Сташинский и фройляйн Поль провели в Союзе два месяца – главным образом в Москве, но на пару недель съездили и в Ленинград. У них было достаточно времени для сравнения советского быта с тем, как его изображала пропаганда. В конце января того же 1960 года Хрущев произнес длинную речь в Верховном Совете, хвастая успехами экономики СССР на фоне экономики американской. Он подчеркнул, что между 1953 и 1959 годами выплавка чугуна и стали выросла на 57 %, тогда как в США упала на 16 %. На самом деле, это «достижение» показывало, что Советский Союз застрял в довоенной экономической модели. Но первый секретарь ЦК КПСС видел в этом залог превосходства над Америкой.
«Спутник-1» и другие успехи космической программы еще убедительнее говорили о первенстве Кремля в технологической гонке с Западом. На это и упирал Хрущев во время знаменитых «кухонных дебатов» с вице-президентом Ричардом Никсоном на открытии американской выставки в Москве. Спор разгорелся в кухне, смонтированной в выставочном павильоне и набитой современной бытовой техникой. Хрущев сказал Никсону, что Советский Союз опережает Америку технологически, а по производству потребительских товаров перегонит за семь лет. Дебаты часто крутили по американским каналам, но лишь один раз поздно вечером показали на советском телевидении. Кремль не хотел, чтобы зрители слышали, как их вождь признает отставание от капитализма хоть в чем-нибудь
154.
Инге едва ли знала о «кухонных дебатах» – они произошли за полгода до ее приезда в Москву. Впрочем, все громкие заявления Хрущева в стиле «догоним и перегоним» она несомненно воспринимала с крайним скепсисом. Наедине с Богданом она подчеркивала огромную разницу между правдой жизни и словами с трибун и из газетных передовиц. Когда они только познакомились в Берлине, «Йоши» упорно отстаивал генеральную линию партии, но теперь он уже почти не возражал. Невеста уверяла его, что скоро он придет в себя окончательно, – слишком разителен был контраст между действительностью и пропагандой. Богдан понимал, что она права.
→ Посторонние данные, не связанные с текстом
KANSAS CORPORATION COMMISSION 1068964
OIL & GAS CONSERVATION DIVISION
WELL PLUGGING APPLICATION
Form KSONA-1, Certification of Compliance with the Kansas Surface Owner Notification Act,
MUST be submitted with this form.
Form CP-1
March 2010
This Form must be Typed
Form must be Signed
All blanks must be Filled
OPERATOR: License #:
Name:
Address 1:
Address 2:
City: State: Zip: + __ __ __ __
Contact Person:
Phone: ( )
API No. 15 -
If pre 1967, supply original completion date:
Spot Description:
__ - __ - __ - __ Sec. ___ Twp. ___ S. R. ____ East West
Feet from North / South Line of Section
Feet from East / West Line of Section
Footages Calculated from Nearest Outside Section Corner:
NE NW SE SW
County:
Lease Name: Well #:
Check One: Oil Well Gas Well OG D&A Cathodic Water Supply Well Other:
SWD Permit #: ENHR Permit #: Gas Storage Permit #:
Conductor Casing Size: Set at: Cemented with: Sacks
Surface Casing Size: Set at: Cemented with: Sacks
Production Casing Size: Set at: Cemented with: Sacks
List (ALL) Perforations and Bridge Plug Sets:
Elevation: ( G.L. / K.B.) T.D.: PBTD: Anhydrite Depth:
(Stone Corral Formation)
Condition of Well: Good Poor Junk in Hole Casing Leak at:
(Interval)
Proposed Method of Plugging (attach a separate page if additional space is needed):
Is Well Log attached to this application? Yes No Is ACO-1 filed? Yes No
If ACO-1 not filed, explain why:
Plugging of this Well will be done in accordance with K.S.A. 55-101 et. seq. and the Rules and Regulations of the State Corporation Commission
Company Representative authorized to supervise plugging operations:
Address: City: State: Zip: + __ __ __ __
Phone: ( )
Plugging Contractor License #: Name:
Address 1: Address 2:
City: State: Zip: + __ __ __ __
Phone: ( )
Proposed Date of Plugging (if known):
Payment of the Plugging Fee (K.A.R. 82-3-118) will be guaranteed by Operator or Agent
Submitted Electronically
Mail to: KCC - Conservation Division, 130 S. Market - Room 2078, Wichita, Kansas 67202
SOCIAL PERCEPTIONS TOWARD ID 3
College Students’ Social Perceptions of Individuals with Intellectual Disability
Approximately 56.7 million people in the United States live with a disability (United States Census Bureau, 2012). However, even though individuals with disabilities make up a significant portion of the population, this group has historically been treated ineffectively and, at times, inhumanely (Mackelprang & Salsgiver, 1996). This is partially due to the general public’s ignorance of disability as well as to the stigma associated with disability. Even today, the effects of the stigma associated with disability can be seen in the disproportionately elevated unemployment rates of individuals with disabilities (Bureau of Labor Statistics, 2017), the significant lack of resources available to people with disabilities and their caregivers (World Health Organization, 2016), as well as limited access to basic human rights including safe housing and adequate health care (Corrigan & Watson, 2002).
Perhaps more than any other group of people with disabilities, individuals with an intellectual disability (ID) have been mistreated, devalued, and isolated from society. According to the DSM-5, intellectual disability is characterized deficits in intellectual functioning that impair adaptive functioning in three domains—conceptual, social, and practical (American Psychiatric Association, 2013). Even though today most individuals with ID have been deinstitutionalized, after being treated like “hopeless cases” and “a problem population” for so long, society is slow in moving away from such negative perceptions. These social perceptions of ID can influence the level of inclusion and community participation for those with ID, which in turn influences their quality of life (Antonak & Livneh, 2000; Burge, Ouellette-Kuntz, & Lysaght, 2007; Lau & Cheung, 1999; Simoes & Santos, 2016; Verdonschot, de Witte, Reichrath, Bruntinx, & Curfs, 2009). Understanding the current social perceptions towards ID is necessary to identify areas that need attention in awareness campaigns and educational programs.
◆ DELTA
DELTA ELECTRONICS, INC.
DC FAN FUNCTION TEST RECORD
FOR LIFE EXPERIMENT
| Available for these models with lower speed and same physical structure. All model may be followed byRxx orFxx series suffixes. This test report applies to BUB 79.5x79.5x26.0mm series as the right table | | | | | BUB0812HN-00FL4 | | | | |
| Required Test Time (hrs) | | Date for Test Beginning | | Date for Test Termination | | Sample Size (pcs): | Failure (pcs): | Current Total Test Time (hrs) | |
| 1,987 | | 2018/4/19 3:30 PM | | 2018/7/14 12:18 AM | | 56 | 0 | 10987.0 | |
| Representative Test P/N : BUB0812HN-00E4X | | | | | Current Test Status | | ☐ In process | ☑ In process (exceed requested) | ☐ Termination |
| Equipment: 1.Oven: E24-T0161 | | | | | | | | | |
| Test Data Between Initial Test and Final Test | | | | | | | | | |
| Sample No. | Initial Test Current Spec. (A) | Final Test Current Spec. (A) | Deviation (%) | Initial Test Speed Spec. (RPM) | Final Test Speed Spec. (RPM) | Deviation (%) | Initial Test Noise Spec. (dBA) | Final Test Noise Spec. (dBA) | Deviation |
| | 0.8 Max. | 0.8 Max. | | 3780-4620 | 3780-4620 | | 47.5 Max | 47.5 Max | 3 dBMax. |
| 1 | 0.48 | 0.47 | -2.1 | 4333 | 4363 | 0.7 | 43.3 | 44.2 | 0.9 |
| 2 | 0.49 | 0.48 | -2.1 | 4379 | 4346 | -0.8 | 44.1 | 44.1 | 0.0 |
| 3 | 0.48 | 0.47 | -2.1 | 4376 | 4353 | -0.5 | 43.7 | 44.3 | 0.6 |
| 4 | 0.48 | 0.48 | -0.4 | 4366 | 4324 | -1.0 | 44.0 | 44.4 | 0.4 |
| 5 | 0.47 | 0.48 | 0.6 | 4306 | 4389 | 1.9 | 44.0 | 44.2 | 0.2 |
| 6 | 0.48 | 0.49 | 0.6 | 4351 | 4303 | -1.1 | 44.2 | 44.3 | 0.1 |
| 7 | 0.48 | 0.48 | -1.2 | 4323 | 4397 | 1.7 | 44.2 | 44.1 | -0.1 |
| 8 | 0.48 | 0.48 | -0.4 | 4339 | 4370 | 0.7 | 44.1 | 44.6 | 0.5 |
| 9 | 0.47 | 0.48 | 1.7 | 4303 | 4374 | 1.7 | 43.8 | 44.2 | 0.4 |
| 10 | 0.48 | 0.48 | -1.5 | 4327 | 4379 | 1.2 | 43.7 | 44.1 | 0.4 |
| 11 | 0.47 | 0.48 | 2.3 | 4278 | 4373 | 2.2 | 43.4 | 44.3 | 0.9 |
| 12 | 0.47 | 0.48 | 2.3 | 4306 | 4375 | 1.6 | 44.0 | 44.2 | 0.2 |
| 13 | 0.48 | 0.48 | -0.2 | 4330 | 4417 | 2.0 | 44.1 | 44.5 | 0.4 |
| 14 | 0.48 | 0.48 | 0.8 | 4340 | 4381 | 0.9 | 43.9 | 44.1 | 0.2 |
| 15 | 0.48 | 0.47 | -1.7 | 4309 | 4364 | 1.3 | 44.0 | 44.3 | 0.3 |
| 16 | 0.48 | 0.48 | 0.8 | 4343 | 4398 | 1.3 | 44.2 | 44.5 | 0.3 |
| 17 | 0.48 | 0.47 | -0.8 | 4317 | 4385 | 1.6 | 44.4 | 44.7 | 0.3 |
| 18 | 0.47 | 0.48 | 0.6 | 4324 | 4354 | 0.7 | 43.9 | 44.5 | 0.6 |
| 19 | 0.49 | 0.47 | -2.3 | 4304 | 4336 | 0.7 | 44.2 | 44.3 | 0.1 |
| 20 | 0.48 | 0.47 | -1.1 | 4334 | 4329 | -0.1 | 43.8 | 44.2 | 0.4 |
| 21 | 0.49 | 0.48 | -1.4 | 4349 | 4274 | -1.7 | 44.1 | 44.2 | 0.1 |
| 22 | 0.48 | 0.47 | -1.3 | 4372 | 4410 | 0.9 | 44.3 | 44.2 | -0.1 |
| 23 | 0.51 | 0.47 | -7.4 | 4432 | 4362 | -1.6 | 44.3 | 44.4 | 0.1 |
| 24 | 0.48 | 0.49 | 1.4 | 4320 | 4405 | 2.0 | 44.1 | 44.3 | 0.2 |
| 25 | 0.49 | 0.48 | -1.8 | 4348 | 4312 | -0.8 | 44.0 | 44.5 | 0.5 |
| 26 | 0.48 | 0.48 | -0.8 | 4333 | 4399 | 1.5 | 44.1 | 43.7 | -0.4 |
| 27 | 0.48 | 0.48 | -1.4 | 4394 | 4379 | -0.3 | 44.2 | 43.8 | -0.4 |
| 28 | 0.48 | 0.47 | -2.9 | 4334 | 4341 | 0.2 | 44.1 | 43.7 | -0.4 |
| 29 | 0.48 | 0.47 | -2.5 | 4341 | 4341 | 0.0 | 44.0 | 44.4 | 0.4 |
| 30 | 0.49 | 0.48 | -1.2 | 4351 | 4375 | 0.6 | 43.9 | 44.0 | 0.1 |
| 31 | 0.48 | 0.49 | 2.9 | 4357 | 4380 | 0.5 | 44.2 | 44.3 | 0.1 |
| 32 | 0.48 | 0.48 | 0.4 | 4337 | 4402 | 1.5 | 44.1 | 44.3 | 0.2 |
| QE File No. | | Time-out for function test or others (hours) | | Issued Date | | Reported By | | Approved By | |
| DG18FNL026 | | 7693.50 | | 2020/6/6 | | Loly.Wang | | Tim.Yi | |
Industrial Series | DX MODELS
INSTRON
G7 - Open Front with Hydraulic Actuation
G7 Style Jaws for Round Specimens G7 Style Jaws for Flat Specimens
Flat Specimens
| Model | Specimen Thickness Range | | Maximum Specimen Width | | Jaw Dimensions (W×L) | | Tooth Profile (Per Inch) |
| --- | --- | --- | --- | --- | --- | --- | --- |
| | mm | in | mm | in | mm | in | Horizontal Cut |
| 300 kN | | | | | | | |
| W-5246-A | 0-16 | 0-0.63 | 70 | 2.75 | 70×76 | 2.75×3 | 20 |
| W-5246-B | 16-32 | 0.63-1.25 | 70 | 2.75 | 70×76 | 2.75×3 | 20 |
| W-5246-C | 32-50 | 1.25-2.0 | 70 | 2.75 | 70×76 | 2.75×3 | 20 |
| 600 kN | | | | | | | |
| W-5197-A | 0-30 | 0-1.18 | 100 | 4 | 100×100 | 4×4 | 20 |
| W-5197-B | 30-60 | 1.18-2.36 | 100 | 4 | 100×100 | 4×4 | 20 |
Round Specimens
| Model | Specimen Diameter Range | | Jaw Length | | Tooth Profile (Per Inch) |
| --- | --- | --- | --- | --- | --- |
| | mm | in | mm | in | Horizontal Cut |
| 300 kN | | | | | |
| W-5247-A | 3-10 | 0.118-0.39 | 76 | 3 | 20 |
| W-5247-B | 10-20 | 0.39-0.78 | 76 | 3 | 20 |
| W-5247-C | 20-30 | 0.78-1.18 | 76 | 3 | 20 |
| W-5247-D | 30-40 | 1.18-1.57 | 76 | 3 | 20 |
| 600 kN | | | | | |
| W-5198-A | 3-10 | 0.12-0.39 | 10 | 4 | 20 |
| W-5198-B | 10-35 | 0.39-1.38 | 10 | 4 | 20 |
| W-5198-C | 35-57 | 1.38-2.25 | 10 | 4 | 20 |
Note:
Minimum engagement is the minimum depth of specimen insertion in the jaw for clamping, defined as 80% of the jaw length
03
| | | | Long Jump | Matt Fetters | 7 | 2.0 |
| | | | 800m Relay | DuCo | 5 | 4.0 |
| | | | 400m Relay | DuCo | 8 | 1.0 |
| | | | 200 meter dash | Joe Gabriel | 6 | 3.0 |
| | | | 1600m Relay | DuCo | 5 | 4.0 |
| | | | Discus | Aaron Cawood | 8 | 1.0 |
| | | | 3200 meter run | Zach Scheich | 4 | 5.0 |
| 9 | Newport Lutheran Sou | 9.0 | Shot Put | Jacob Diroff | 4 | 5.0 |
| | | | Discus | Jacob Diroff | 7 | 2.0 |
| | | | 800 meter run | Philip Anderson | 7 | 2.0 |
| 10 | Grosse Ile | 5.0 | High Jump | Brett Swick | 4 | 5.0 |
Перед тем как Сташинскому разрешили признаться невесте в работе на КГБ, начальство еще раз попыталось отговорить его от свадьбы. Полковник Ищенко, начальник отдела в Первом главном управлении, спросил Богдана, не передумал ли он все-таки жениться на Инге. Подчиненный ответил «нет», на что Ищенко сказал: «Смотрите, чтоб в будущем не пожалеть о таком решении». После этого он дал добро на откровенный разговор жениха с невестой и подготовку Инге к вступлению в ряды сотрудников КГБ. В Москве, как и в Берлине, кураторы хотели этот разговор слышать. Ищенко намекнул Сташинскому, что признаться невесте лучше всего в их номере – здесь уютно и не будет лишних ушей. Богдан понял: номер в «Москве» и впрямь нашпигован жучками. На улице он сказал Инге, что ей больше не нужно притворяться, будто она не знает о его службе в КГБ. Затем ему пришлось искать оправдания перед руководством – обстоятельства, мол, вынудили сказать ей об этом в другом месте. Зато Инге, к счастью, якобы выразила желание ему помогать
155.
Сташинский доложил об этом наверх в конце февраля. Теперь, казалось, ничто не мешает их возвращению в Восточный Берлин и свадьбе. Но Лубянка изматывала влюбленных промедлением. Сташинскому приказали сдать билеты на поезд в ГДР, срок действия выездных виз продлили. Богдан с Инге встревожились: неужели в комитете разгадали их замысел? По ее настоянию агент решился покинуть Москву без разрешения кураторов. Но как только он начал наводить справки об авиабилетах в Берлин, КГБ немедленно включил зеленый свет. Перед Международным женским днем в номер Сташинского явился Фабричников в компании еще одного старшего офицера. Тот презентовал Инге коробку конфет и поздравил ее с наступающим праздником. И с тем, что им уже можно играть свадьбу – в Германии. Однако после этого пара должна будет вернуться назад, чтобы Богдан все же прошел намеченный для него годичный курс повышения квалификации. Инге расплакалась
156.
Жених и невеста приехали в столицу ГДР 9 марта, ровно через два месяца после отъезда в Москву. Они безукоризненно исполнили свои роли и достигли желаемого – 23 апреля 1960 года вступили в законный брак. Сначала они расписались в центральном бюро записи актов гражданского состояния Восточного Берлина, а потом – против желания КГБ и без ведома куратора из Карлсхорста – венчались в лютеранской Гольгата-кирхе на Борзигштрассе. Воздвигнутая во второй половине XIX века в неоготическом стиле (из красного кирпича) церковь чудом выстояла под бомбами союзников. В Москве Сташинскому велели соглашаться на церковный брак, только если отказ грозил бы разрывом с тестем и тещей. Но Богдан и не думал отговаривать Инге от венчания. «Я хотел, чтобы все было как положено, – вспоминал он позже. – Я знал, что это осчастливило бы и моих набожных родителей». У него становилось все больше секретов от КГБ.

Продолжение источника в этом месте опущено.